Zu diesem Bestreben trägt nicht zuletzt das herausragende Ensemble bei. Rachel Weisz und Olivia Coleman standen beide bereits bei „Lobster“ für Lanthimos vor der Kamera und liefern erneut eine herausragende Leistung ab. Vor allem Coleman wurde in Venedig fraglos zu Recht mit dem Preis als beste Darstellerin für ihre Interpretation der larmoyanten, kranken Königin bedacht und gilt nun auch bei den anstehenden Oscars als Co-Favoritin.
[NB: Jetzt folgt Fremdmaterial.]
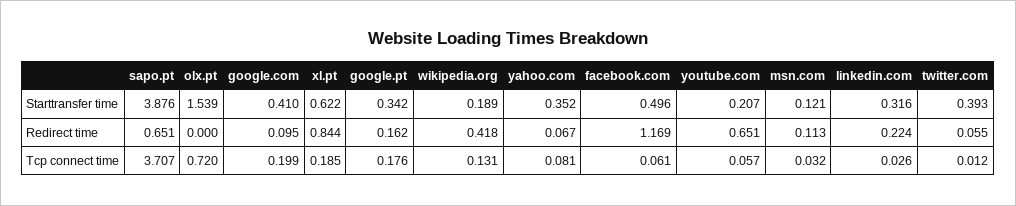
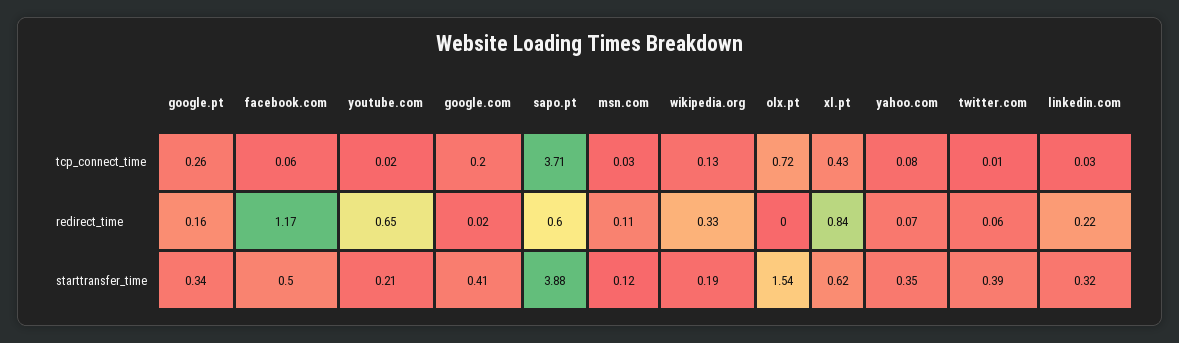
sapo.pt, Redirect time: 0.651 -> 0.6
google.com, Redirect time: 0.095 -> 0.02
wikipedia.org, Redirect time: 0.418 -> 0.33
xl.pt, Tcp connect time: 0.185 -> 0.43
google.pt, Tcp connect time: 0.176 -> 0.26
youtube.com, Tcp connect time: 0.057 -> 0.02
Einzig der amerikanischen Oscarpreisträgerin Emma Stone („La La Land“) nimmt man die britische Adelige dann doch nur bedingt ab.
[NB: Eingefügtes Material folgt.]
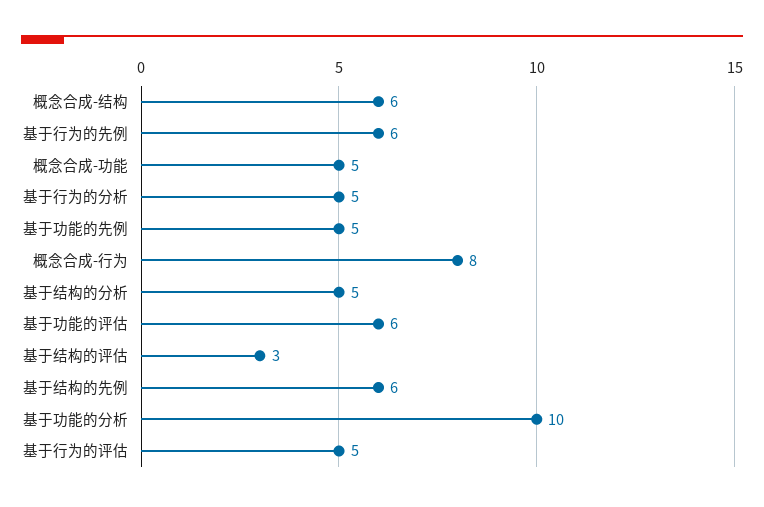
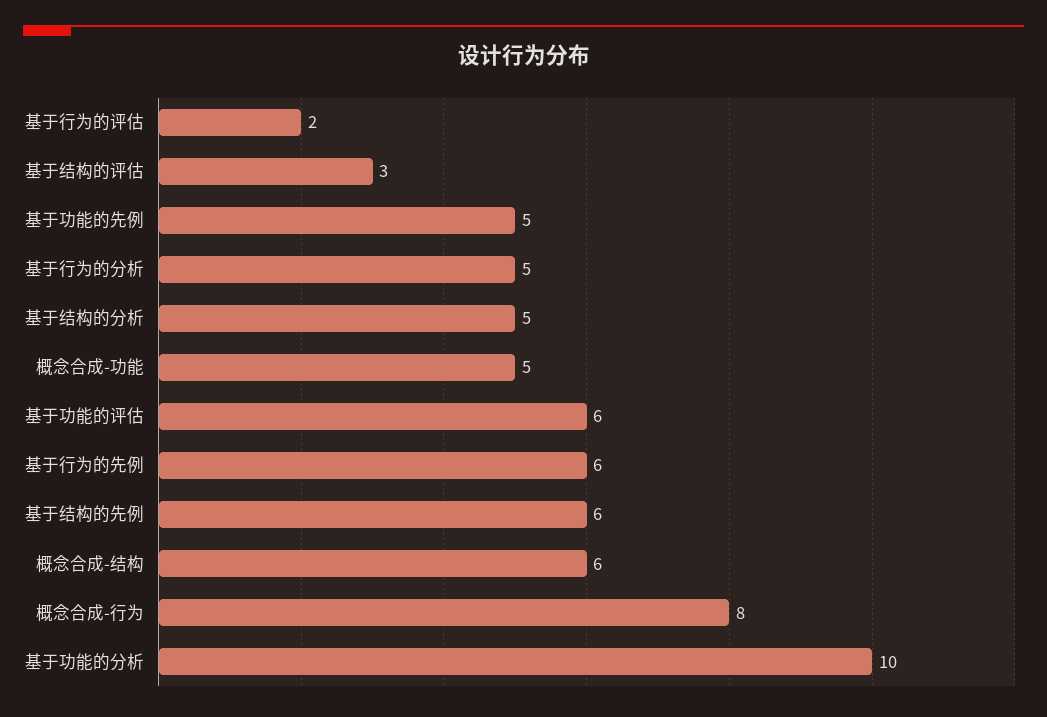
基于行为的评估: 5 -> 2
Zugleich bricht Lanthimos die scheinbar-historische Authentizität immer wieder auch bewusst mit kleinen Nadelstichen, wenn er einen Tanz bei Hofe zur Ausdrucksperformance mutieren lässt, die barocke Musik von Vivaldi bis Händel mit Klängen von Olivier Messiaen konterkariert oder in der Sprache gezielt auf vulgären Jargon setzt. In seinem barocken „All About Eve“ setzt Lanthimos so bewusst auf eine Gegenläufigkeit zum vermeintlich gezierten höfischen Ambiente wie dies bereits Peter Greenaway wiederholt vorexerzierte.
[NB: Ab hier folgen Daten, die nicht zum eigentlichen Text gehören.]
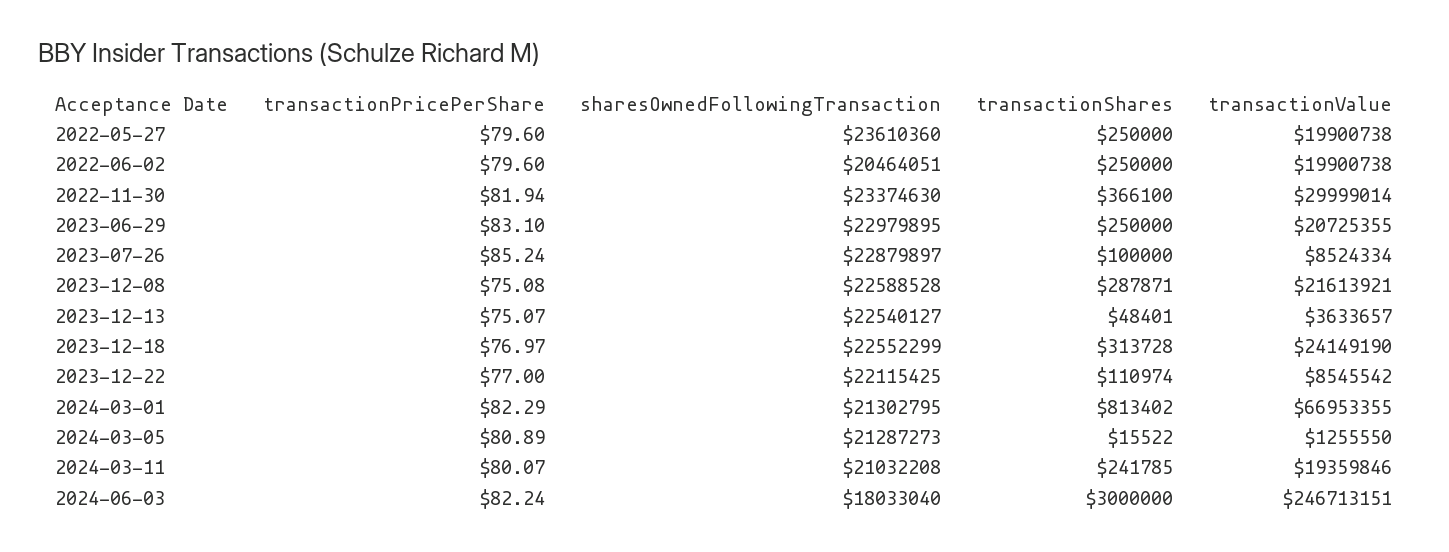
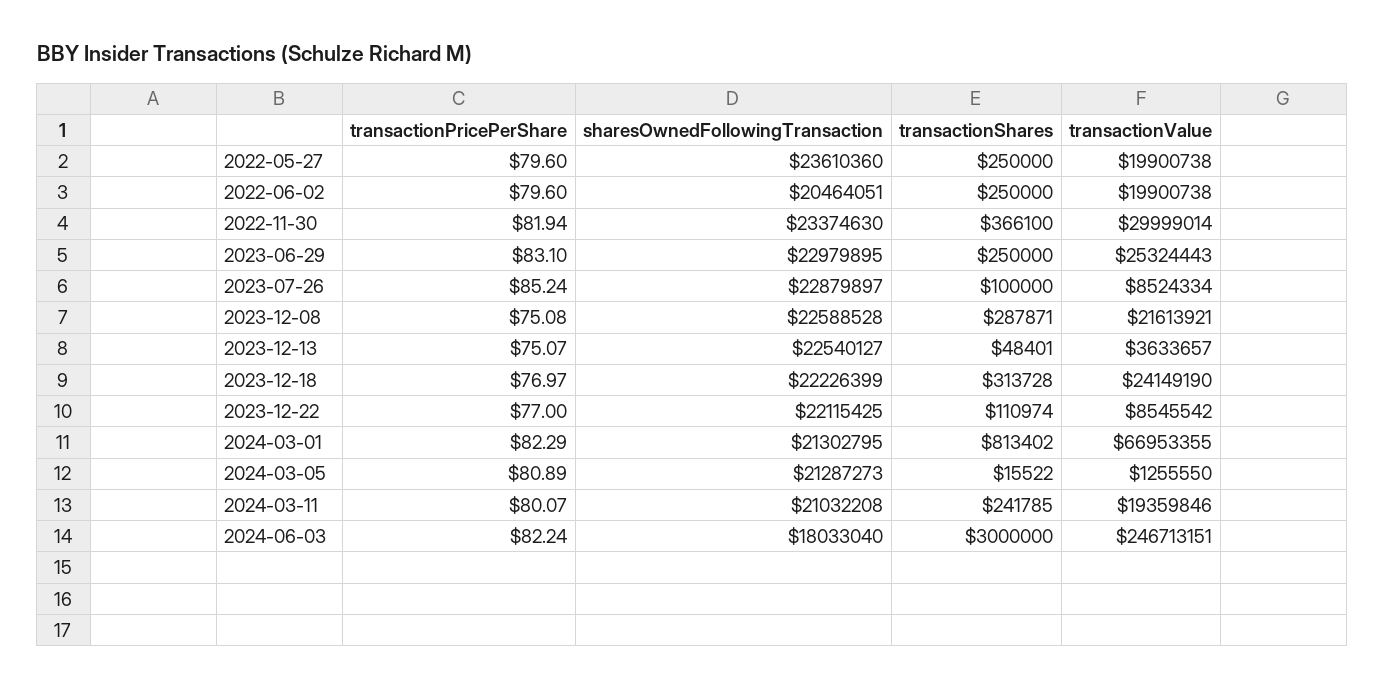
transactionValue, 2023-06-29: 20725355 -> 25324443
sharesOwnedFollowingTransaction, 2023-12-18: 22552299 -> 22226399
Schließlich ist Lanthimos ein Meister der wechselnden Tonalitäten, der zwischen Humor und Tragik, Absurdität und Hyperrealismus im Sekundentakt oszillieren kann. Und doch wendet sich der Filmemacher von einer Charakteristik ab, die seine bisherigen Werke auszeichnete: „The Favourite“ entwirft keine eigene Welt, die dem Zuschauer dennoch als völlig selbstverständlich und natürlich präsentiert wird. Dies mag daran liegen, dass Lanthimos erstmals nicht am Drehbuch beteiligt war. Und so ist „The Favourite“ nicht Yorgos Lanthimos‘ herausragendster Film, aber einer der herausragenden Filme des Jahres.